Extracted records
╔══
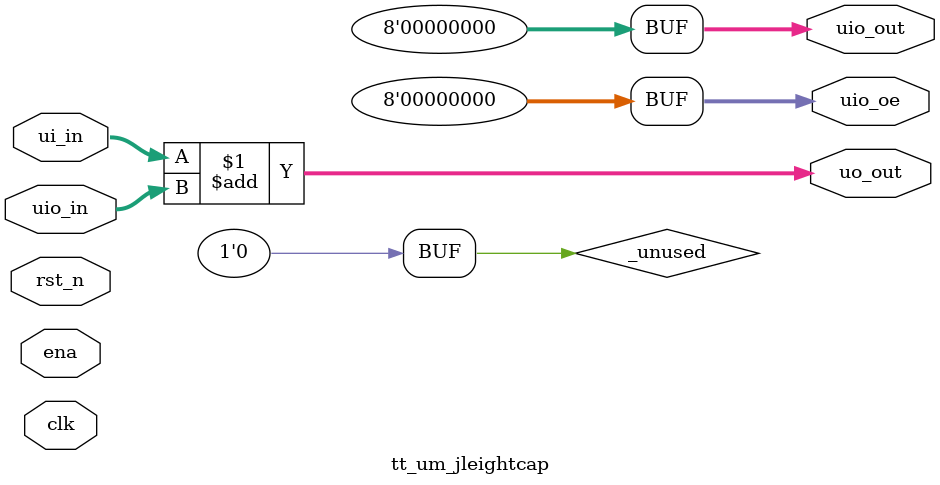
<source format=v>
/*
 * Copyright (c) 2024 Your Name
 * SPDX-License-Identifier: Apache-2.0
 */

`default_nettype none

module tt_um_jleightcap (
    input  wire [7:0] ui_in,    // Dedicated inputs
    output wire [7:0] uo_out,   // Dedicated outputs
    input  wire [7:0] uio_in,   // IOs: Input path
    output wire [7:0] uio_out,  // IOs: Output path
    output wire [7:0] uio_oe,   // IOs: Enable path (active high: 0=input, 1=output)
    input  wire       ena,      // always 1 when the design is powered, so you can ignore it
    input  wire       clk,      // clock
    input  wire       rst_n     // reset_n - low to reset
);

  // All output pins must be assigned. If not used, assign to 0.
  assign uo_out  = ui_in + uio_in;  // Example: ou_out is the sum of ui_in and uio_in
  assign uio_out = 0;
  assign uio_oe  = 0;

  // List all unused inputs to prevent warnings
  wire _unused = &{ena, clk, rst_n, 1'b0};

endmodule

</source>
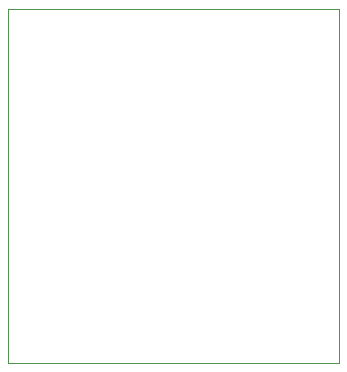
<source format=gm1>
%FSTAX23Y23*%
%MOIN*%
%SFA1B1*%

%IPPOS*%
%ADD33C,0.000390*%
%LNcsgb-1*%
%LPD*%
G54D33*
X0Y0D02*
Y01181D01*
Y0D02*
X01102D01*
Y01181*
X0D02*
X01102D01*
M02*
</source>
╚══
╔══
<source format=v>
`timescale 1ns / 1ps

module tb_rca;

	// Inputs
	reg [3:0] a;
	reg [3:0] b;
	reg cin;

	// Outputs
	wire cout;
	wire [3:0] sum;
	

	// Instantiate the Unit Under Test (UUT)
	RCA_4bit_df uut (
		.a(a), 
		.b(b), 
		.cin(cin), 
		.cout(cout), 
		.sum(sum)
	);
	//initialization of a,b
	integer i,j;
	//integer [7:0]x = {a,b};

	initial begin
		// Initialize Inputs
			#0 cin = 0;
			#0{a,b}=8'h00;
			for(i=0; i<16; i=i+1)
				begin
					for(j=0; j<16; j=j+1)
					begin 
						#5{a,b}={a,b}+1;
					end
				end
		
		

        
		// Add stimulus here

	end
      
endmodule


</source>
╚══
╔══
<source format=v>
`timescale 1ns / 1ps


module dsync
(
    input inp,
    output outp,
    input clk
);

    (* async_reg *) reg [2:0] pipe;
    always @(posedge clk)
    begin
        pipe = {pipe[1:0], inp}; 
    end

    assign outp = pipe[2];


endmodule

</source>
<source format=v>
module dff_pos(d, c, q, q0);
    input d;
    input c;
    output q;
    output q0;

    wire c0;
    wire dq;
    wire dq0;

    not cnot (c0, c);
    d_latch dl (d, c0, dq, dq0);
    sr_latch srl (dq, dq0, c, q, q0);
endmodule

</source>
╚══
With "Dedicated" as the string to look for, count the matching lines above and give the number by itself.

2